Brain and Smoke

This time of year we usually have a few new sheepskins, salted and stacked and raw, waiting patiently on the cold garage floor and looking still a little bit alive.  Although the skins could easily be thrown away, they gently assert their right to survive and be turned into something both beautiful and useful.  It is the "waste not, want not" principle of yesteryear, and a fine winter project. 

In the first years, we did a good job with the wool and a poor job with the skin, which, when dried, transitioned into stiff rawhide with sharp pokey edges.  The internet experts recommended more and more oiling to make them supple.  But no amount of rubbed oil made a dent in the hard undersides, so the early sheepskins were suitable for flat floor rugs and little else.   

Last summer a visiting shepherd from Wildhair Farm showed us some sheepskins she had tanned.  Somehow her leather undersides were soft and loose nearly as a living skin would be.  She said it was all about brain and smoke.  This sounded like vaguely familiar Native American lore, and it sounded like something I ought to pay attention to.
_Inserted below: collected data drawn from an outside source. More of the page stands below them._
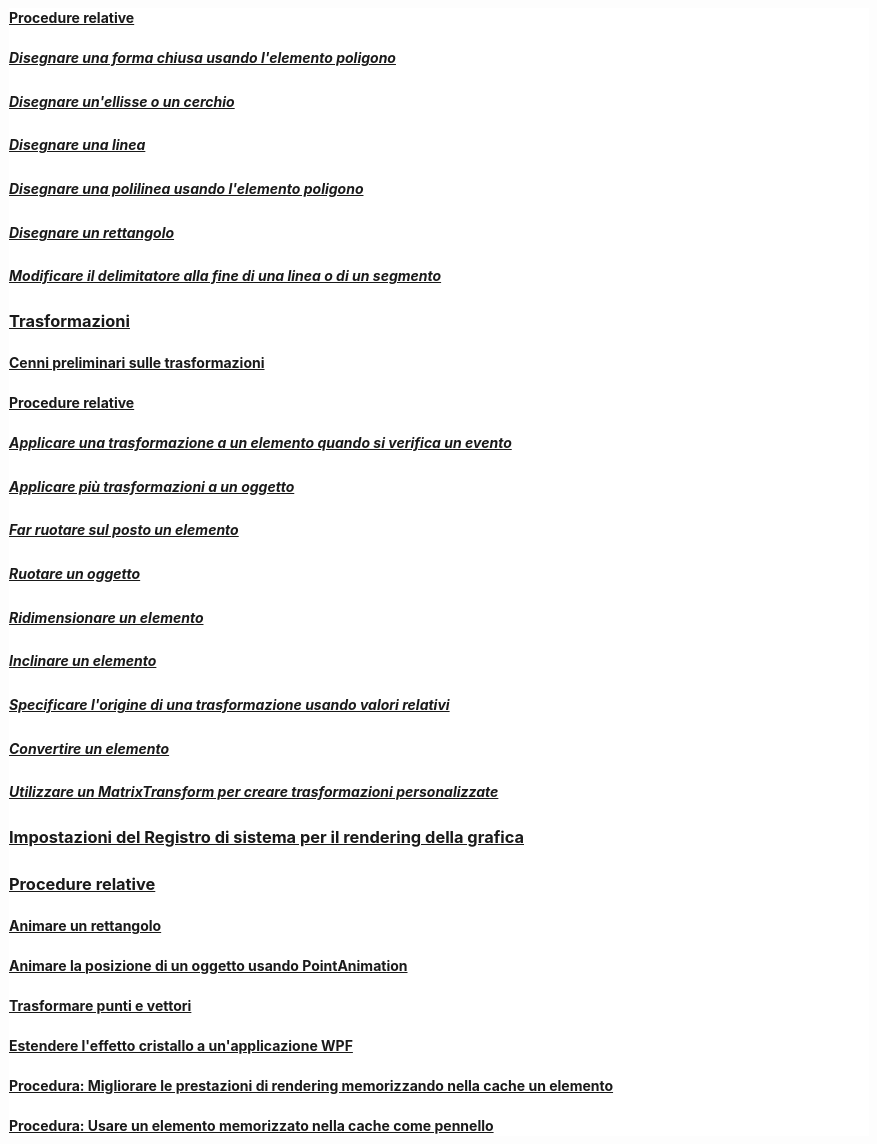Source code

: #### [Procedure relative](shapes-how-to-topics.md)
##### [Disegnare una forma chiusa usando l'elemento poligono](how-to-draw-a-closed-shape-by-using-the-polygon-element.md)
##### [Disegnare un'ellisse o un cerchio](how-to-draw-an-ellipse-or-a-circle.md)
##### [Disegnare una linea](how-to-draw-a-line.md)
##### [Disegnare una polilinea usando l'elemento poligono](how-to-draw-a-polyline-by-using-the-polyline-element.md)
##### [Disegnare un rettangolo](how-to-draw-a-rectangle.md)
##### [Modificare il delimitatore alla fine di una linea o di un segmento](how-to-modify-the-cap-at-the-end-of-a-line-or-segment.md)
### [Trasformazioni](transformations.md)
#### [Cenni preliminari sulle trasformazioni](transforms-overview.md)
#### [Procedure relative](transformations-how-to-topics.md)
##### [Applicare una trasformazione a un elemento quando si verifica un evento](how-to-apply-a-transform-to-an-element-when-an-event-occurs.md)
##### [Applicare più trasformazioni a un oggetto](how-to-apply-multiple-transforms-to-an-object.md)
##### [Far ruotare sul posto un elemento](how-to-make-an-element-spin-in-place.md)
##### [Ruotare un oggetto](how-to-rotate-an-object.md)
##### [Ridimensionare un elemento](how-to-scale-an-element.md)
##### [Inclinare un elemento](how-to-skew-an-element.md)
##### [Specificare l'origine di una trasformazione usando valori relativi](how-to-specify-the-origin-of-a-transform-by-using-relative-values.md)
##### [Convertire un elemento](how-to-translate-an-element.md)
##### [Utilizzare un MatrixTransform per creare trasformazioni personalizzate](how-to-use-a-matrixtransform-to-create-custom-transforms.md)
### [Impostazioni del Registro di sistema per il rendering della grafica](graphics-rendering-registry-settings.md)
### [Procedure relative](graphics-how-to-topics.md)
#### [Animare un rettangolo](how-to-animate-a-rectangle.md)
#### [Animare la posizione di un oggetto usando PointAnimation](how-to-animate-the-position-of-an-object-by-using-pointanimation.md)
#### [Trasformare punti e vettori](how-to-transform-points-and-vectors.md)
#### [Estendere l'effetto cristallo a un'applicazione WPF](extend-glass-frame-into-a-wpf-application.md)
#### [Procedura: Migliorare le prestazioni di rendering memorizzando nella cache un elemento](how-to-improve-rendering-performance-by-caching-an-element.md)
#### [Procedura: Usare un elemento memorizzato nella cache come pennello](how-to-use-a-cached-element-as-a-brush.md)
So this time around, I opened the lamb skulls with a hand saw and scooped out the shimmering brains, each about the size of a large egg.  Carefully I slid them into the kitchen blender and added a little warm water.  About this time Julie walked in, but it was too late to turn back and there was nowhere to hide my work.  I pushed on, ignoring the retching sounds in the background, drowning them out with the comforting noise of the blender.  With a few bursts, the brains were turned into a beautiful puree that looked like pink tomato soup.  I was told after I had cleaned things up I would be expected to use the blender next on myself -- that or buy a new one.  In the morning I made myself a smoothie.  It was delicious. 

From there I massaged the brain into the clean wet skins.  Somehow, one brain was exactly enough to do one hide, reminding me that God too must have had tanning in mind.  I imagine these proportions would apply for all animals.  One brain, one hide.  The animal world comes with its own natural preservative and in just the right amount.

The texture of blended brain is interesting, more tacky than greasy and just a little sticky.  We let the skins sit awhile so the brains could soak in well, and then we worked them, rubbing and stretching and softening the fibers.  One of the traditional ways to do this involves chewing the leather.  But although I suggested Julie gnaw on the hides while I was gone to work, she turned me down, so in the evenings we stretched them by hand.  I noticed the brains also softened my hands from the ravages of hospital soap.  Apparently brains are good for a lot of things.

Once the sheepskins were dry, I built a smoldering fire out back and smoked them for an hour.  And it worked, helping the leather retain its inherent softness.  Maybe now it's time to work on a brain balm for dry hands.